Continuing with the clusters, here we have compared incident and suspension rates for both groups. It was critical to create these risk measures in the form of rates. This is to get a "standardized" measure so that we can compare apples to apples, regardless of the total amount of incidents for each group. In this way we can easily extract valuable information: Part-time workers (Cluster 1) have significantly higher incident rates and suspensions rates. To be clear, an incident is defined as an accident or a near miss. A suspension is a way of penalizing inappropriate behavior like late arrivals and no-shows.

Interesting hypothesis, but how can we extract action items from this? We will come back to this later.

Before validating the first hypothesis, we went on to create a predictive model. We used dozens of features such as experience, annual hours worked to predict if an employee had a high risk of causing an accident with 78% accuracy. From the calculated probabilities for each data point, we can see how it is defined as a normal distribution, with the average employee having a 65% chance of belonging to the high risk group.

From this distribution we created 3 bins:

a high-risk group if the employee had over 77% chance of being classified as high-risk
a medium-risk group if the employee has between a 53% and 77% chance of being classified as high-risk
a low-risk group if the employee has less than a 53% chance of being classified as high-risk

After creating these bins quasi-arbitrarily, by cutting the groups at (mean - std dev, mean + std dev) we can see that the bulk of employees are categorized as medium risk with an almost equal split of 15% and 17% for low and high risk employees, respectively.

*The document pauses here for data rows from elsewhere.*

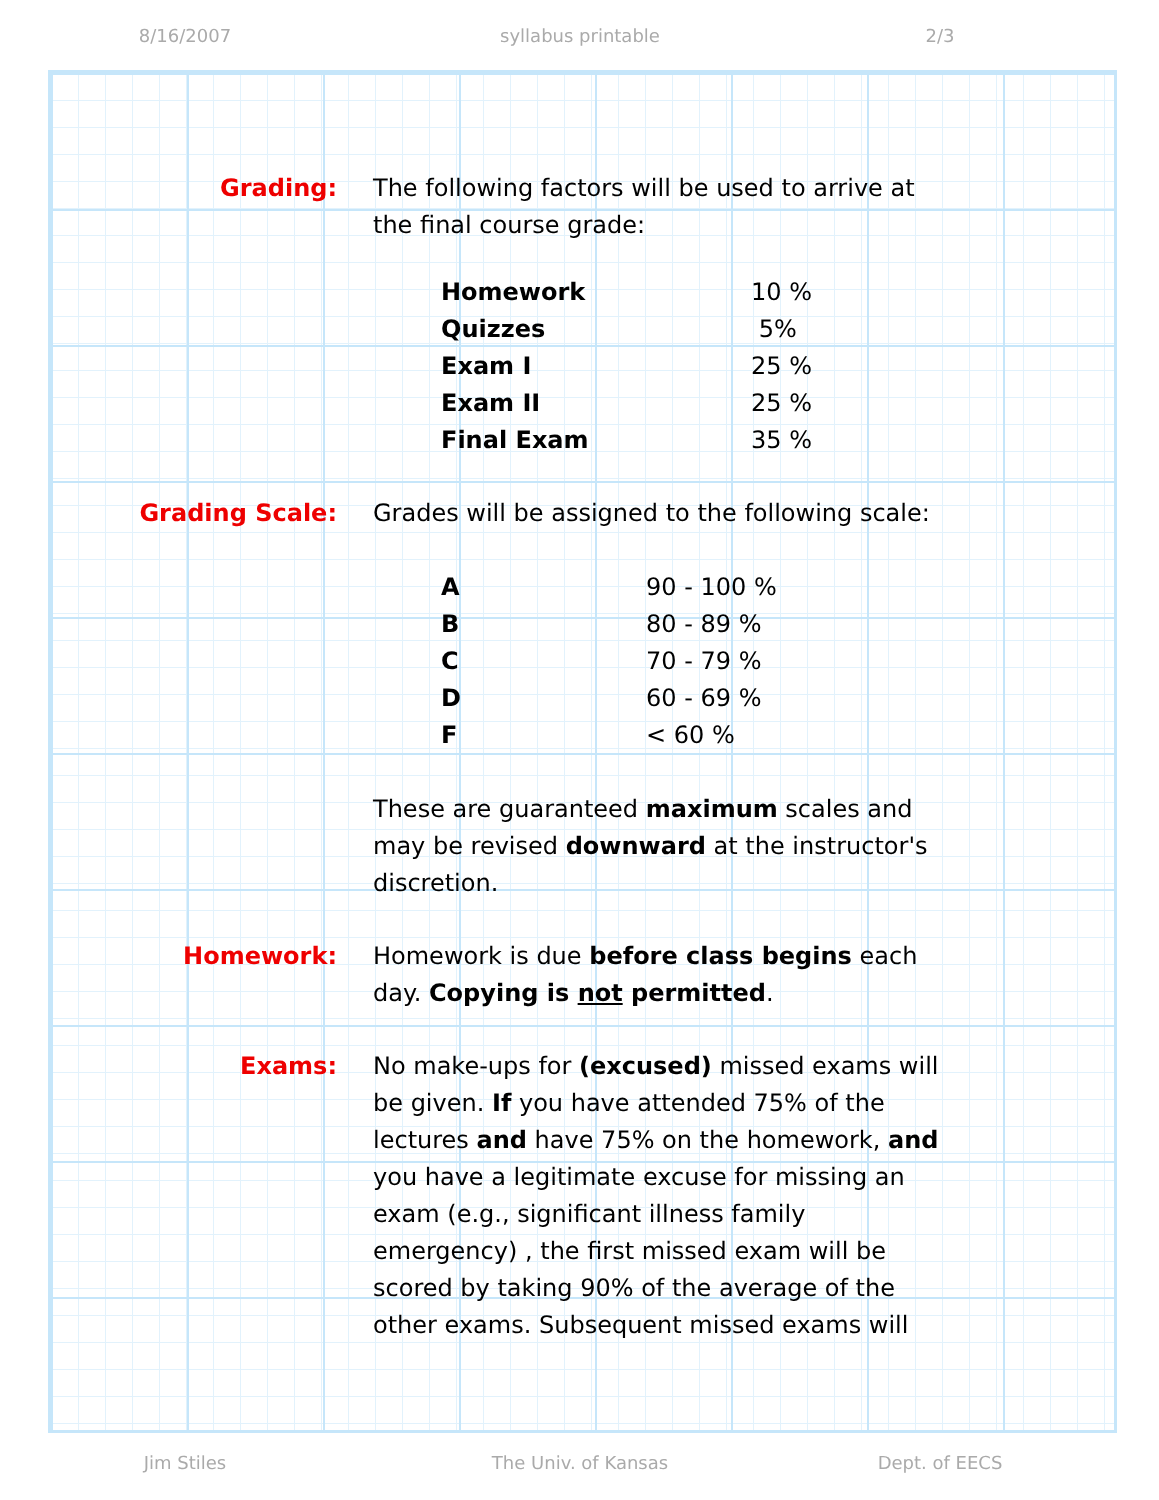8/16/2007 syllabus printable 2/3
Grading: The following factors will be used to arrive at the final course grade:
| Homework | 10 % |
| Quizzes | 5% |
| Exam I | 25 % |
| Exam II | 25 % |
| Final Exam | 35 % |
Grading Scale: Grades will be assigned to the following scale:
| A | 90 - 100 % |
| B | 80 - 89 % |
| C | 70 - 79 % |
| D | 60 - 69 % |
| F | < 60 % |
These are guaranteed maximum scales and may be revised downward at the instructor's discretion.
Homework: Homework is due before class begins each day. Copying is not permitted.
Exams: No make-ups for (excused) missed exams will be given. If you have attended 75% of the lectures and have 75% on the homework, and you have a legitimate excuse for missing an exam (e.g., significant illness family emergency) , the first missed exam will be scored by taking 90% of the average of the other exams. Subsequent missed exams will
Jim Stiles The Univ. of Kansas Dept. of EECS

Moving on to the bus route dataset, here we have a snippet of the random forest model. We split the data into training and testing sets, fit the model, tested data, and tuned hyper parameter to achieve 82% predictive accuracy. Every route got transformed into a column when we created dummy variables. Therefore, every route column got assigned a coefficient, indicating how strongly a route correlates to a high risk of accidents.

We plotted the coefficient calculated to get the graph above. We can see 3 clearly distinct peaks: on near -0.4, another near 0.3, and the tallest one at 0. A positive coefficient indicates that the route is positively correlated to a high-risk route label, thus making it a high-risk route. On the contrary, a negative coefficient indicates that driving on that route indicates a negative correlation with the high-risk label, thus making it a low-risk route. However, we considered that a coefficient of 0 should be a low-risk route since it is not indicating a higher chance of having an accident. Therefore, we interpreted this distribution as bimodal.

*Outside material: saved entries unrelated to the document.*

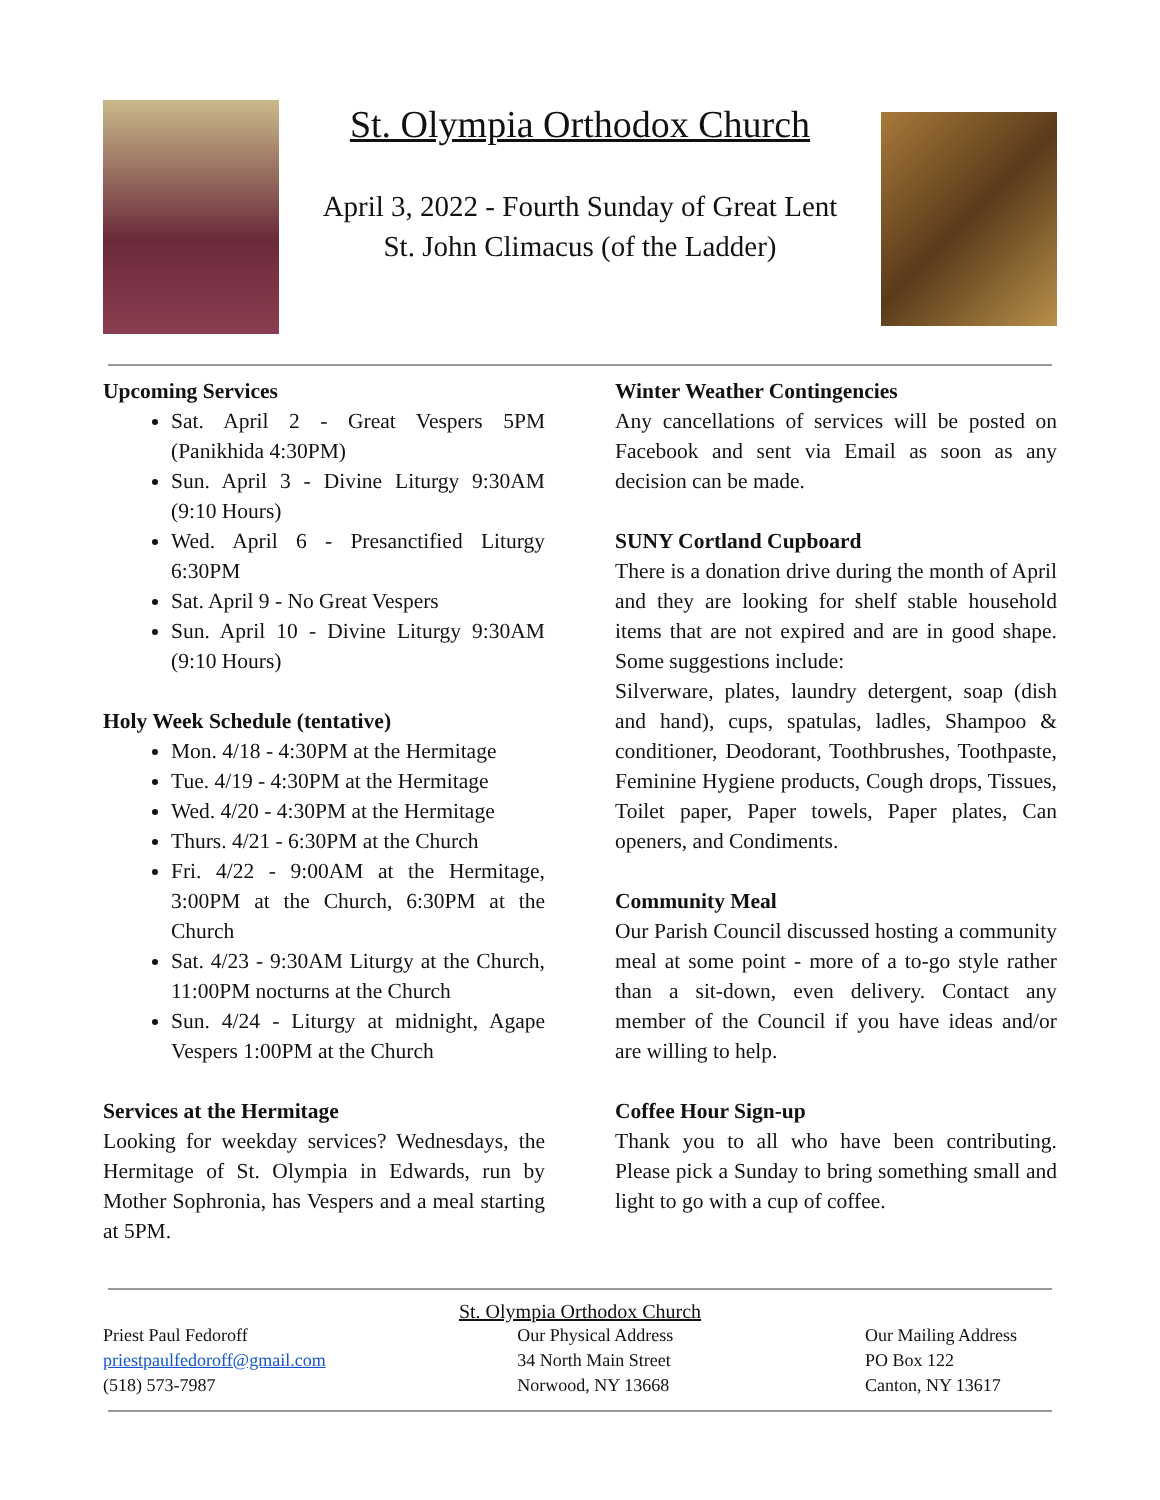St. Olympia Orthodox Church
April 3, 2022 - Fourth Sunday of Great Lent
St. John Climacus (of the Ladder)
Upcoming Services
Sat. April 2 - Great Vespers 5PM (Panikhida 4:30PM)
Sun. April 3 - Divine Liturgy 9:30AM (9:10 Hours)
Wed. April 6 - Presanctified Liturgy 6:30PM
Sat. April 9 - No Great Vespers
Sun. April 10 - Divine Liturgy 9:30AM (9:10 Hours)
Holy Week Schedule (tentative)
Mon. 4/18 - 4:30PM at the Hermitage
Tue. 4/19 - 4:30PM at the Hermitage
Wed. 4/20 - 4:30PM at the Hermitage
Thurs. 4/21 - 6:30PM at the Church
Fri. 4/22 - 9:00AM at the Hermitage, 3:00PM at the Church, 6:30PM at the Church
Sat. 4/23 - 9:30AM Liturgy at the Church, 11:00PM nocturns at the Church
Sun. 4/24 - Liturgy at midnight, Agape Vespers 1:00PM at the Church
Services at the Hermitage
Looking for weekday services? Wednesdays, the Hermitage of St. Olympia in Edwards, run by Mother Sophronia, has Vespers and a meal starting at 5PM.
Winter Weather Contingencies
Any cancellations of services will be posted on Facebook and sent via Email as soon as any decision can be made.
SUNY Cortland Cupboard
There is a donation drive during the month of April and they are looking for shelf stable household items that are not expired and are in good shape. Some suggestions include:
Silverware, plates, laundry detergent, soap (dish and hand), cups, spatulas, ladles, Shampoo & conditioner, Deodorant, Toothbrushes, Toothpaste, Feminine Hygiene products, Cough drops, Tissues, Toilet paper, Paper towels, Paper plates, Can openers, and Condiments.
Community Meal
Our Parish Council discussed hosting a community meal at some point - more of a to-go style rather than a sit-down, even delivery. Contact any member of the Council if you have ideas and/or are willing to help.
Coffee Hour Sign-up
Thank you to all who have been contributing. Please pick a Sunday to bring something small and light to go with a cup of coffee.
St. Olympia Orthodox Church
Priest Paul Fedoroff
priestpaulfedoroff@gmail.com
(518) 573-7987
Our Physical Address
34 North Main Street
Norwood, NY 13668
Our Mailing Address
PO Box 122
Canton, NY 13617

From the bimodal route risk distribution, we grouped routes as high-risk and low-risk:

45% of routes are classified as high-risk
55% of routes are classified as low-risk

From our extensive analysis, we classified employees (bus operators) into 3 groups: low, medium and high-risk. We also classified routes into two bins: as low and high-risk.

Our conclusion, is that to reduce risk scores and therefore accident rates, we should:

Pair low-risk operators with the highest-risk routes
Pair high-risk operators with the lowest-risk routes
Pair medium-risk operators remaining routes

Grouping in such way is a feasible alternative that gives the MBTA flexibility over route assignments. Moreover, using our predictive model for employee risk may yield insights on an incoming employee's risk score. This model could be further improved by adding new features like employee driving records or credit score if it has predictive power over the risk score.